* [Information provided]:

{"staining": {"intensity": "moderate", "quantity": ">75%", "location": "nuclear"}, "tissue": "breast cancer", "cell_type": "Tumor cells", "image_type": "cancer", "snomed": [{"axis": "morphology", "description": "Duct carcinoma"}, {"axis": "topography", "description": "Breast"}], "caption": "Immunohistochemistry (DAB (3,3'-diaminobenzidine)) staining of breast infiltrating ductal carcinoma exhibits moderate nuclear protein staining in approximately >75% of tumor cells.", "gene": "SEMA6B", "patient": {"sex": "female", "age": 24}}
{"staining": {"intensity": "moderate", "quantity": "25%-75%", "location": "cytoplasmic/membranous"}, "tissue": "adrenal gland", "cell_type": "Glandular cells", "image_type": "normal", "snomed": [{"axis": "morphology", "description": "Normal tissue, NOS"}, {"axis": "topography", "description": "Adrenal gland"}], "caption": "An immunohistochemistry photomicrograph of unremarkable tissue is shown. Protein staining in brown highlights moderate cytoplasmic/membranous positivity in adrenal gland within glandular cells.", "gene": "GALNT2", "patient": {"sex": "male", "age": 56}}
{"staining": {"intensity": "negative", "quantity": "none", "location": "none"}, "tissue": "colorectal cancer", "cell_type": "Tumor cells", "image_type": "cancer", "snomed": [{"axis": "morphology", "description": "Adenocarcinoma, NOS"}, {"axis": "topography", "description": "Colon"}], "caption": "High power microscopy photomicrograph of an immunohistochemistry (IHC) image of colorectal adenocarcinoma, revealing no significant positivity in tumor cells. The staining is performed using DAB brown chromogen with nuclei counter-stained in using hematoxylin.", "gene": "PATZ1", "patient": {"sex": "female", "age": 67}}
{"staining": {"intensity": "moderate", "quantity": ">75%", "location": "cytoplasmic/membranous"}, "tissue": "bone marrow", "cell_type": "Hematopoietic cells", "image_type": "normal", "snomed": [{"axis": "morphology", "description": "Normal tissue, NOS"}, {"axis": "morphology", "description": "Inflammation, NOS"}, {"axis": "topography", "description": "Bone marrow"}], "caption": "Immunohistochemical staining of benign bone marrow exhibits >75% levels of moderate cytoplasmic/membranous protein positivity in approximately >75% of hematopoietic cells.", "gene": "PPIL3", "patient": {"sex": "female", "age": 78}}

* [What the task asks]:
Each line in the listing is to be returned exactly.

* [Exercise solution]:
{"staining": {"intensity": "moderate", "quantity": ">75%", "location": "nuclear"}, "tissue": "breast cancer", "cell_type": "Tumor cells", "image_type": "cancer", "snomed": [{"axis": "morphology", "description": "Duct carcinoma"}, {"axis": "topography", "description": "Breast"}], "caption": "Immunohistochemistry (DAB (3,3'-diaminobenzidine)) staining of breast infiltrating ductal carcinoma exhibits moderate nuclear protein staining in approximately >75% of tumor cells.", "gene": "SEMA6B", "patient": {"sex": "female", "age": 24}}
{"staining": {"intensity": "moderate", "quantity": "25%-75%", "location": "cytoplasmic/membranous"}, "tissue": "adrenal gland", "cell_type": "Glandular cells", "image_type": "normal", "snomed": [{"axis": "morphology", "description": "Normal tissue, NOS"}, {"axis": "topography", "description": "Adrenal gland"}], "caption": "An immunohistochemistry photomicrograph of unremarkable tissue is shown. Protein staining in brown highlights moderate cytoplasmic/membranous positivity in adrenal gland within glandular cells.", "gene": "GALNT2", "patient": {"sex": "male", "age": 56}}
{"staining": {"intensity": "negative", "quantity": "none", "location": "none"}, "tissue": "colorectal cancer", "cell_type": "Tumor cells", "image_type": "cancer", "snomed": [{"axis": "morphology", "description": "Adenocarcinoma, NOS"}, {"axis": "topography", "description": "Colon"}], "caption": "High power microscopy photomicrograph of an immunohistochemistry (IHC) image of colorectal adenocarcinoma, revealing no significant positivity in tumor cells. The staining is performed using DAB brown chromogen with nuclei counter-stained in using hematoxylin.", "gene": "PATZ1", "patient": {"sex": "female", "age": 67}}
{"staining": {"intensity": "moderate", "quantity": ">75%", "location": "cytoplasmic/membranous"}, "tissue": "bone marrow", "cell_type": "Hematopoietic cells", "image_type": "normal", "snomed": [{"axis": "morphology", "description": "Normal tissue, NOS"}, {"axis": "morphology", "description": "Inflammation, NOS"}, {"axis": "topography", "description": "Bone marrow"}], "caption": "Immunohistochemical staining of benign bone marrow exhibits >75% levels of moderate cytoplasmic/membranous protein positivity in approximately >75% of hematopoietic cells.", "gene": "PPIL3", "patient": {"sex": "female", "age": 78}}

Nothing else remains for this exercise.